The decision, issued by Justice Flávio Dino on Wednesday (5), came at Abiove’s request and halted all judicial and administrative actions tied to the moratorium, which was created in 2006 to bar purchases of soy grown on Amazon land cleared after July 2008.

Nassar said the pact cannot remain unchanged amid intensifying litigation. “Someone here really thinks the moratorium will stay exactly as it is with this level of litigation? No. So it will change,” he said. He added that both the Supreme Court and Brazil’s antitrust regulator Cade have already signaled that adjustments are necessary. “Justice Flávio Dino wrote exactly that.
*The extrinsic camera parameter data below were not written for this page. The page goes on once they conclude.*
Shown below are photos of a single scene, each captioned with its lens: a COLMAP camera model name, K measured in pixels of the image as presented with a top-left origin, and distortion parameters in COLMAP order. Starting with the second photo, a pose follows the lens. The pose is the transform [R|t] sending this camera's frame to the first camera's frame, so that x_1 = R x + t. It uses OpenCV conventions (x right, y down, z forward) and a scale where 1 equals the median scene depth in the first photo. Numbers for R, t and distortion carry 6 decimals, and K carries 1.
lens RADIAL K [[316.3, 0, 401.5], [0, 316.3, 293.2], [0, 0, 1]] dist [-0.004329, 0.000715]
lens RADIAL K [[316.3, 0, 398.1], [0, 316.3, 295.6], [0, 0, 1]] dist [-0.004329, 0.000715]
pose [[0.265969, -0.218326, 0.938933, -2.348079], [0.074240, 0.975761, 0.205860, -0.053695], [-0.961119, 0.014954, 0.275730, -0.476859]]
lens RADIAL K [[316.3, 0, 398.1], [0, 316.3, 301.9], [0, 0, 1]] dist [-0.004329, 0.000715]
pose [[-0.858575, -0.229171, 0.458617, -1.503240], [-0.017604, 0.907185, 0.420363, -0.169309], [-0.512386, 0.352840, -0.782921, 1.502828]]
So, for us in the industry, that is a very clear signal,” he said.

Dino’s ruling froze three fronts of dispute: Cade’s investigation into alleged information-sharing among trading companies, a multibillion-real lawsuit by the Mato Grosso soybean and corn growers’ association Aprosoja-MT, and the constitutional review of state law 12.709/2024, which bans tax incentives for companies participating in the moratorium starting Thursday (1), January 2026.
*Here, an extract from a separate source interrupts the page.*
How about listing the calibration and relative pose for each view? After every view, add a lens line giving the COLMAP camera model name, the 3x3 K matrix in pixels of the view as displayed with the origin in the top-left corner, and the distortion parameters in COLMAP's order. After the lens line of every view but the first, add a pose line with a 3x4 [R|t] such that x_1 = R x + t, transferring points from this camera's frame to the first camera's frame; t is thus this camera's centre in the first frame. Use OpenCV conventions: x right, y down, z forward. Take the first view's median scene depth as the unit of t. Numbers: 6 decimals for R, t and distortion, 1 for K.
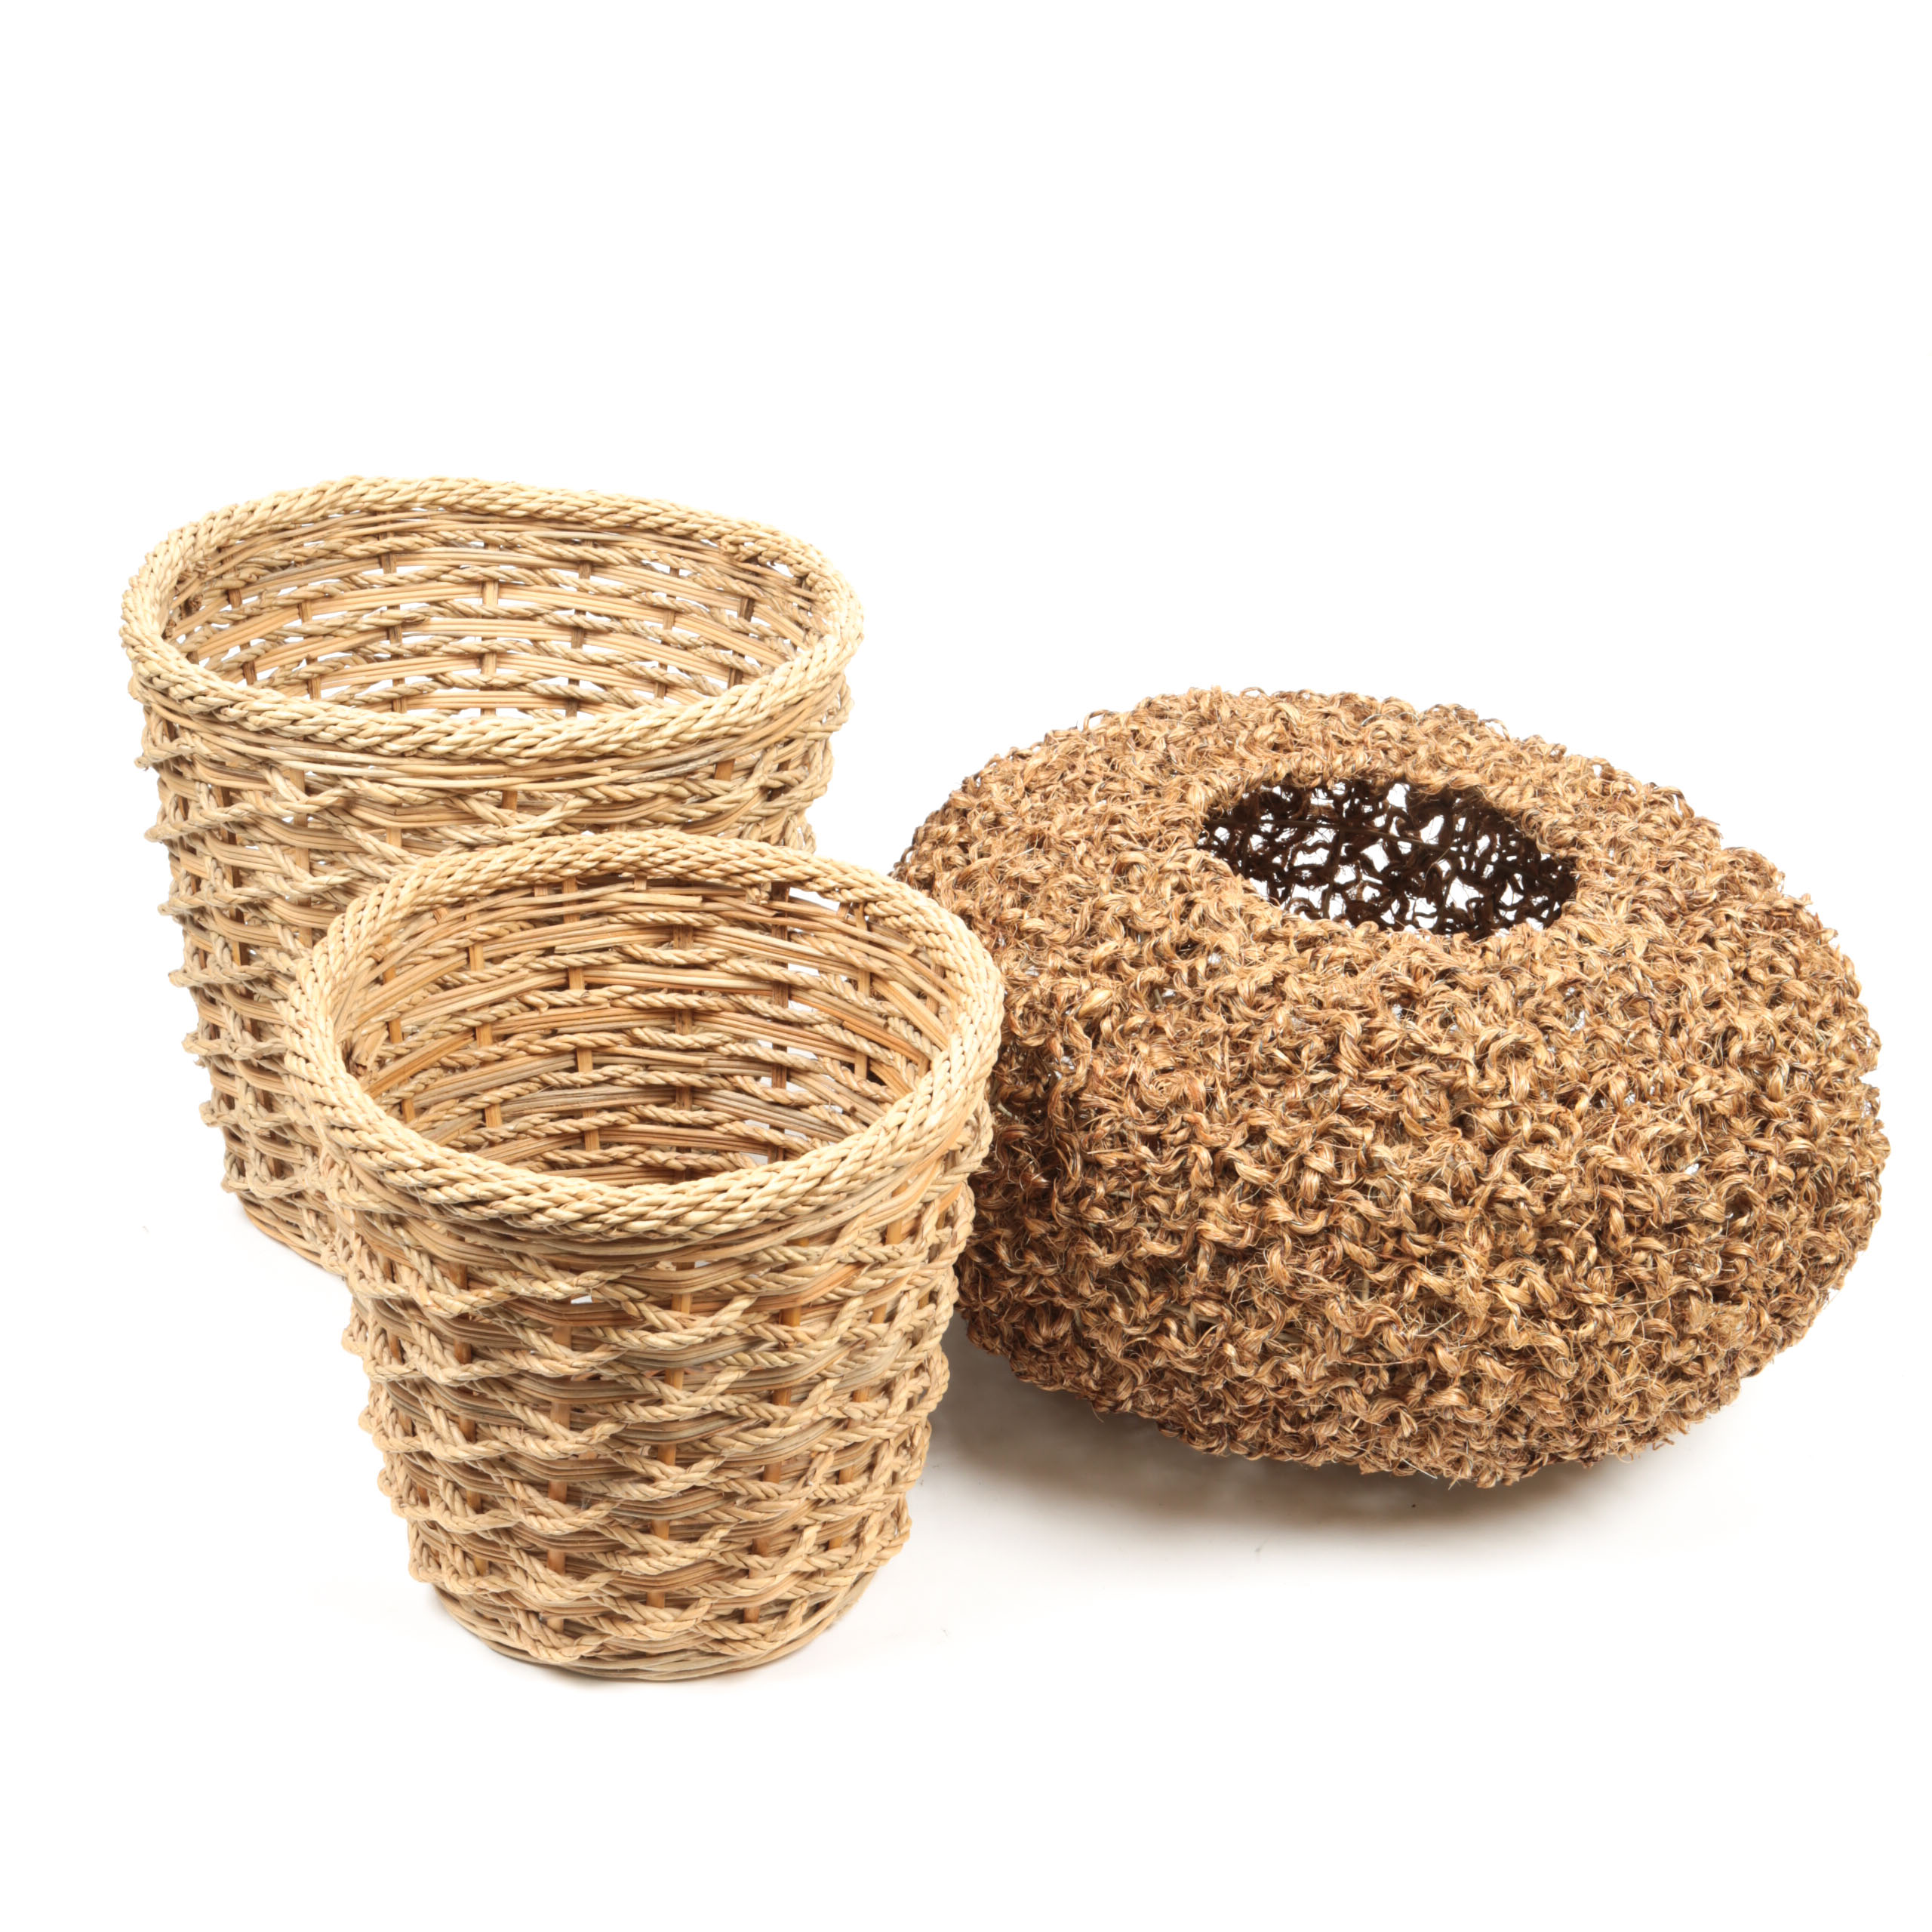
lens RADIAL K [[2533.4, 0, 966.0], [0, 2533.4, 966.0], [0, 0, 1]] dist [0.036879, -0.012666]
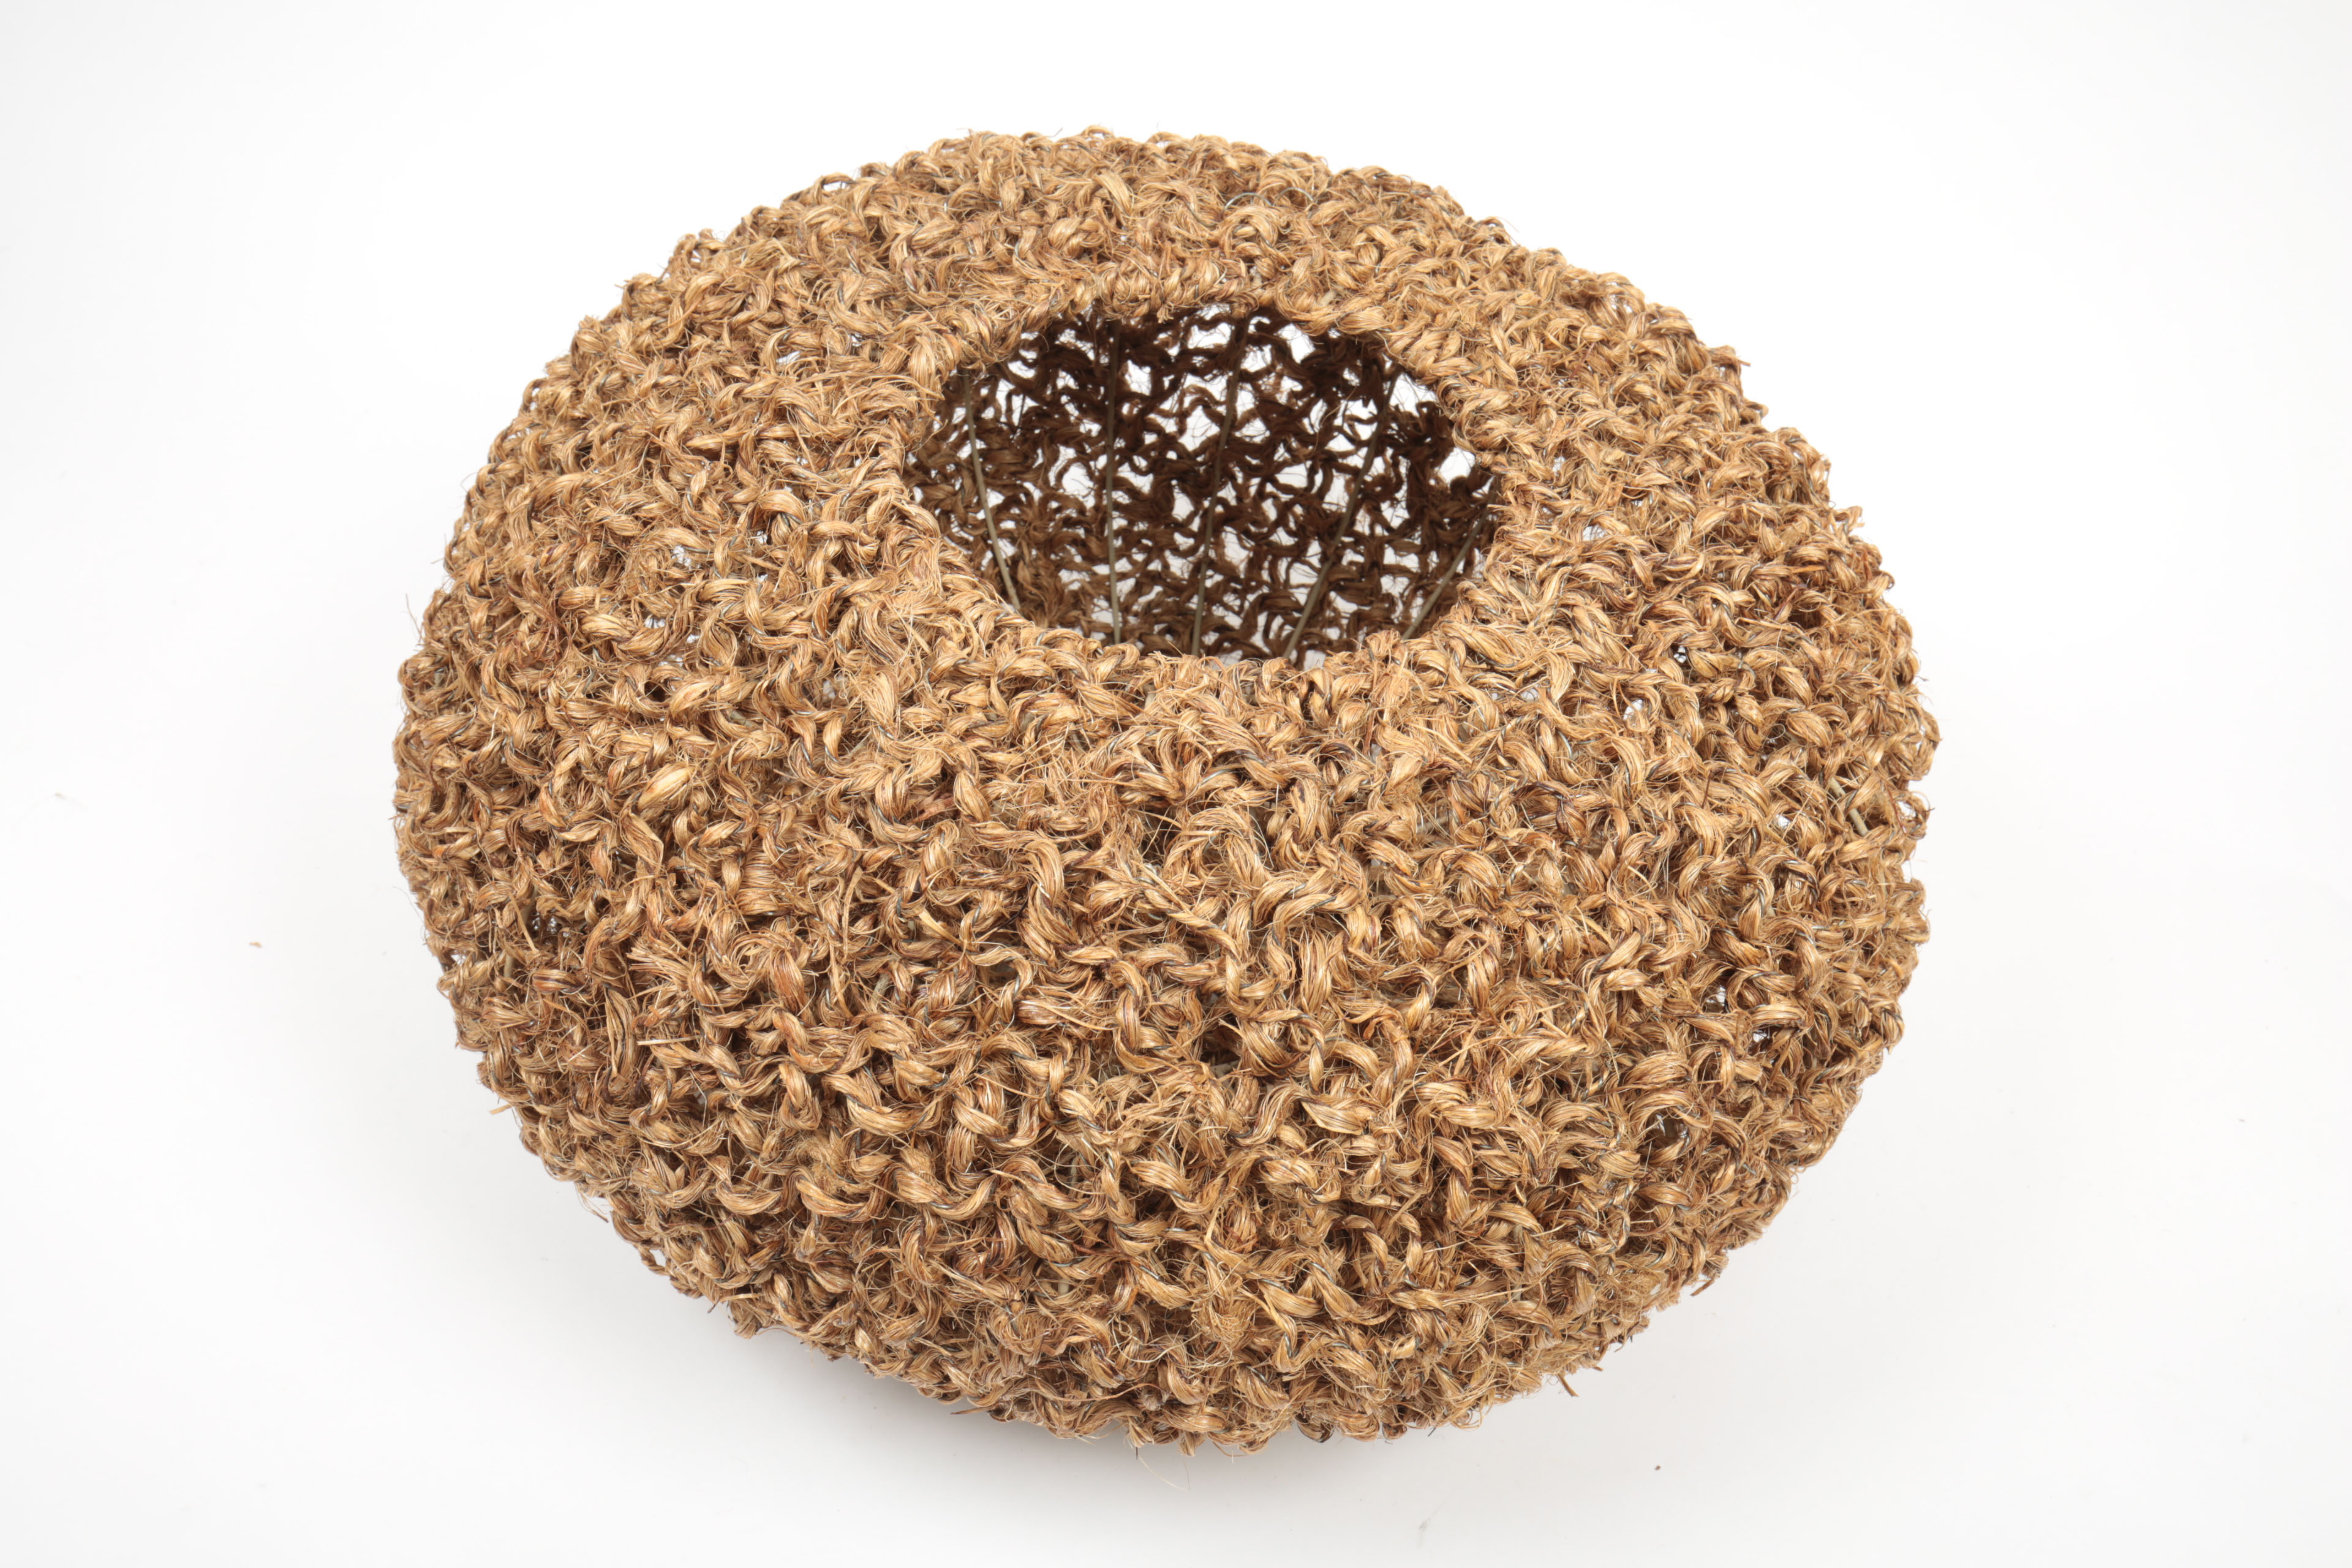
lens RADIAL K [[2301.4, 0, 1176.0], [0, 2301.4, 784.0], [0, 0, 1]] dist [0.013989, 0.012161]
pose [[0.999823, 0.015977, 0.009938, 0.173200], [-0.018131, 0.959270, 0.281908, -0.149568], [-0.005029, -0.282038, 0.959390, 0.469626]]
Abiove sought to consolidate the litigation in one venue, Nassar said. “We understood that the decision would guide the Cade debate. But the Cade process didn’t move in the linear way we expected,” he said, noting that Cade opened a new probe on Sunday (3) as the Supreme Court was moving toward upholding the Mato Grosso law.
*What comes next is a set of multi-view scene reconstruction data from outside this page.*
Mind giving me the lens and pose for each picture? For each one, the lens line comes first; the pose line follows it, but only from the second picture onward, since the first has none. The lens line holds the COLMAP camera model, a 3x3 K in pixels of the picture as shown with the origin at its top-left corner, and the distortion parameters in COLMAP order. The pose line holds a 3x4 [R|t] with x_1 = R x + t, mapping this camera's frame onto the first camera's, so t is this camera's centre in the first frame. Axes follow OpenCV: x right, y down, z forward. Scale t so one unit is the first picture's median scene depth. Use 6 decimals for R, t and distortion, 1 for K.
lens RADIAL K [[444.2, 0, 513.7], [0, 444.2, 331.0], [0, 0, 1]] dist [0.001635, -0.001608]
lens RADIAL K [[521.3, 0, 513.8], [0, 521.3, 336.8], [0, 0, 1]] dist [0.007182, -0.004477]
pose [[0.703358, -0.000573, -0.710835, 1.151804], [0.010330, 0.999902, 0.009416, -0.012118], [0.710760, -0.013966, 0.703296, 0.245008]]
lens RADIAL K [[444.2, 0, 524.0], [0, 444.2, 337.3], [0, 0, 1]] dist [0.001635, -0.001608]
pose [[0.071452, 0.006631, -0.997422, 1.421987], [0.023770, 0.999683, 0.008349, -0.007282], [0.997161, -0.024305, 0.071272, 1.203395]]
Nassar said the industry’s top concern is shielding the agreement’s 19-year history. “We will not change a moratorium under the risk that its past could be condemned,” he said, rejecting claims that the pact generated widespread harm to producers. “This idea of condemning the past of the moratorium is something producers are constructing. It’s not true. You can say it caused losses for some producers, but what did it do for soy? And for the entire market it created for soy?”

The group maintains ongoing discussions with the federal government, the federal prosecutor’s office and environmental NGOs. Talks with growers, however, remain tense. “We have a lot of difficulty negotiating with producers because every conversation ends with compensation demands on the table,” Nassar said.

He added that the national farm lobby CNA, which asked the Supreme Court to overturn Dino’s injunction, is likely to remain aligned with Aprosoja-MT to preserve the legal strategy behind the compensation lawsuit.

The 2026 enforcement of the Mato Grosso law is emerging as a turning point for the pact, Nassar said. “Each company will have to make a decision early next year. It will become a commercial decision for each company,” he said, adding that some trading houses may withdraw. “If that will kill the moratorium, I don’t know, because some may leave and others may not.”

Responding to cartel allegations, he denied any collusion. “Discussion about price or production volume of each farmer — none of that happens there,” he said, describing the pact as limited to environmental compliance checks shared with NGOs and public agencies.

Nassar also rejected claims that the moratorium imposes stricter rules than Brazil’s Forest Code. He said legislation sets minimum requirements but does not restrict companies from adopting stronger voluntary standards. Internal Abiove data show that most farms blocked by the pact fail to fully comply with the law.

He said the moratorium has become a political flashpoint, especially in Mato Grosso, and the debate is likely to intensify as Brazil moves toward the 2026 elections, shaping the agreement’s future and the market behavior of major grain traders such as Bunge Ltd. (BG), Cargill Inc., Archer-Daniels-Midland Co. (ADM) and Louis Dreyfus Co.